The prescription rate of guideline-recommended drug therapy for atrial fibrillation (AF) and left ventricular systolic dysfunction-heart failure (LVSD-HF) is low, according to an observation study in the May 5 issue of the Journal of the American College of Cardiology.
In the observational Euro Heart Survey on AF, 5,333 AF patients were enrolled in 182 centers across 35 European Society of Cardiology member countries in 2003 and 2004. Robby Nieuwlaat, PhD, from the department of cardiology at the University Hospital Maastricht in Maastricht, the Netherlands, and colleagues performed a follow-up survey after one year.
At baseline, the researchers reported that 34 percent of the patients had HF. They found that the recommended therapy for HF patients with left ventricular systolic dysfunction (LVSD) with a beta-blocker and either an angiotensin-converting enzyme inhibitor (ACEI) or angiotensin II receptor blocker was prescribed in 40 percent of HF patients, while 29 percent received the recommended drug therapy for both LVSD-HF and AF, consisting of the combination of a beta-blocker, either ACEI or angiotensin II receptor blocker, and oral anticoagulation.

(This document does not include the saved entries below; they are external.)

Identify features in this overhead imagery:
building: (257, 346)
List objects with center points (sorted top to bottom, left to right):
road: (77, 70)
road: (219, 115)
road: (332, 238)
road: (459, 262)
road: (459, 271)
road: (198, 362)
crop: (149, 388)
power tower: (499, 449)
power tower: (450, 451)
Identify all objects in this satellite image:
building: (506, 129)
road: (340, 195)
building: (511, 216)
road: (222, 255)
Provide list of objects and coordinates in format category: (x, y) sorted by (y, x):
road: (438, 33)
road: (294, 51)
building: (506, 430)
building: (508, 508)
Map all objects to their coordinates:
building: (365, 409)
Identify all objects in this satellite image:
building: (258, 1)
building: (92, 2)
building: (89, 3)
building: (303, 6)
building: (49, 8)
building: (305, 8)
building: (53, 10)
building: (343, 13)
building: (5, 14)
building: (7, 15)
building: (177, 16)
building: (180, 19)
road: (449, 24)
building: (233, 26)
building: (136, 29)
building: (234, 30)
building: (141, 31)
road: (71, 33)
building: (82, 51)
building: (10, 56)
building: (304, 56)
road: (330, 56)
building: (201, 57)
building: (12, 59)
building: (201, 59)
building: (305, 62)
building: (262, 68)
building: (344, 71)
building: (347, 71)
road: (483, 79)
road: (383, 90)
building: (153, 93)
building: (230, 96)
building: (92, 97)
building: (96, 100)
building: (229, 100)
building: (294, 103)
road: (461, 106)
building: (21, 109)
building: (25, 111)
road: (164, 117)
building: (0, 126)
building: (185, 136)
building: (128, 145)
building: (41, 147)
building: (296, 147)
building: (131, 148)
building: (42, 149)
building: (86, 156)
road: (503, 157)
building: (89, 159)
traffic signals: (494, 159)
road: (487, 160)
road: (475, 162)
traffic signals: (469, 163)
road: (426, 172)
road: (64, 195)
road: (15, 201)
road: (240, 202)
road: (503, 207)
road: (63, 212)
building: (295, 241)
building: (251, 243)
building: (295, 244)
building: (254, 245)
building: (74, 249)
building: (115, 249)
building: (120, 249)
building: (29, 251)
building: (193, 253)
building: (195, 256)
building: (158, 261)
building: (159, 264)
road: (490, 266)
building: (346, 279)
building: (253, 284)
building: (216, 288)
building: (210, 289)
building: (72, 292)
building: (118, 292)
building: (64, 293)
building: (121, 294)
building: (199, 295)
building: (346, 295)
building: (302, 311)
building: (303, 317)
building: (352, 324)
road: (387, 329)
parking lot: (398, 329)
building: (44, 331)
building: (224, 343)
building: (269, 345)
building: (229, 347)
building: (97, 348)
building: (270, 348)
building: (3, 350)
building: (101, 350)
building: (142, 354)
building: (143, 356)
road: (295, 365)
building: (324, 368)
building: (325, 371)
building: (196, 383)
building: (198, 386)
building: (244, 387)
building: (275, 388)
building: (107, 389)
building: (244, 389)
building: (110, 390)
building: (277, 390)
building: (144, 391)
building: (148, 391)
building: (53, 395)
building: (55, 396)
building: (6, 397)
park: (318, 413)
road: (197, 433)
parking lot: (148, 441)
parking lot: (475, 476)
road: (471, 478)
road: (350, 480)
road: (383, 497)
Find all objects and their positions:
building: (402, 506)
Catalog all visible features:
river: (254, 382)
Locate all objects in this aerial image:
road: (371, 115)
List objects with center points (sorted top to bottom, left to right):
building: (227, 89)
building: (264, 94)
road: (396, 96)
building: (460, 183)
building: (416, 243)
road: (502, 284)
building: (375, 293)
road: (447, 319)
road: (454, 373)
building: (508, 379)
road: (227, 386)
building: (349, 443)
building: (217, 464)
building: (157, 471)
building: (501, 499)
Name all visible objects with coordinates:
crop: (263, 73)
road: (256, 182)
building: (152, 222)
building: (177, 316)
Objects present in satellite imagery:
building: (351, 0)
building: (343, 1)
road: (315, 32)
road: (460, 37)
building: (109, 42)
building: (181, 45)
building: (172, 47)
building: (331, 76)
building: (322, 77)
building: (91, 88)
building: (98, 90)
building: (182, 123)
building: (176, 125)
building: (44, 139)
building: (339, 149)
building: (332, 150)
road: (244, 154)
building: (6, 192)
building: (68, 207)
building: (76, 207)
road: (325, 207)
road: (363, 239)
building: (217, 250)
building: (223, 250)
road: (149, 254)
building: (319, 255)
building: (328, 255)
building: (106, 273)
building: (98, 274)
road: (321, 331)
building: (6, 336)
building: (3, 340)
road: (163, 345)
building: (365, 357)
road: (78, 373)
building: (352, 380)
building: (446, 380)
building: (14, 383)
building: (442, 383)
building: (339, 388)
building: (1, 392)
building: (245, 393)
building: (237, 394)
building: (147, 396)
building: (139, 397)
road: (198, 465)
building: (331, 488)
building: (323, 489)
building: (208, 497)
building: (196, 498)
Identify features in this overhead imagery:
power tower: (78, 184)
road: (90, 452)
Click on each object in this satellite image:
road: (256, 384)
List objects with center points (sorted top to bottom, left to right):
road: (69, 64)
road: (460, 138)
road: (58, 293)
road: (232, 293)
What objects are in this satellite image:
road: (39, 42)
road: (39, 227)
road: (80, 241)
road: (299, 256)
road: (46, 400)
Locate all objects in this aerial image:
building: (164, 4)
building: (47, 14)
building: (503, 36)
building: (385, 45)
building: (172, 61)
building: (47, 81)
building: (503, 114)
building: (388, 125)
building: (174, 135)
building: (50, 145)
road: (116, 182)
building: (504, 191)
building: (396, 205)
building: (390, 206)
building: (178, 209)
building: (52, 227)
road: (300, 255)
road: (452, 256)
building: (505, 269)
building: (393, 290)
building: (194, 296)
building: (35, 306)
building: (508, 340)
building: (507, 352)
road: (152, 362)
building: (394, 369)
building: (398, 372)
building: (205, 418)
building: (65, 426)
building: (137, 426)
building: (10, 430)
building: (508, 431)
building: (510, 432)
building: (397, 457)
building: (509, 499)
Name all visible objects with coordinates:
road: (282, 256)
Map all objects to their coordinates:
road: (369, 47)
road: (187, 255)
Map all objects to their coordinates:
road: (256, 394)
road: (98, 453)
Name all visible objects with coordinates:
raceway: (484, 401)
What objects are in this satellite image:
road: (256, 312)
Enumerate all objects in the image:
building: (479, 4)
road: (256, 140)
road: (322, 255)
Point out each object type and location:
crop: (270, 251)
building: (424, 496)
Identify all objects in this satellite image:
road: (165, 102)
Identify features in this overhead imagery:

Nieuwlaat and colleagues noted that rate control was insufficient with 40 percent of all HF patients with permanent AF having a heart rate less than 80 beats per minute. In the total cohort, HF patients had a higher risk for mortality (9.5 vs. 3.3 percent, progression of HF (24.8 vs. 5 percent) and AF progression (35 vs. 19 percent) during one-year of follow up. Of all recommended drugs for AF and LVSD-HF, only ACEI prescription was associated with improved survival during one-year of follow up.
They researchers noted that it was "remarkable" though that they did not find a difference between LVSD-HF and PSF-HF [preserved left ventricular systolic function] for the application of recommended drugs for LVSD-HF. "This might indicate that left ventricular function does not play a major role in the decision to apply recommended therapy in patients with AF and HF."
The authors suggested that randomized controlled trials targeting this highly prevalent subgroup with AF and HF are warranted.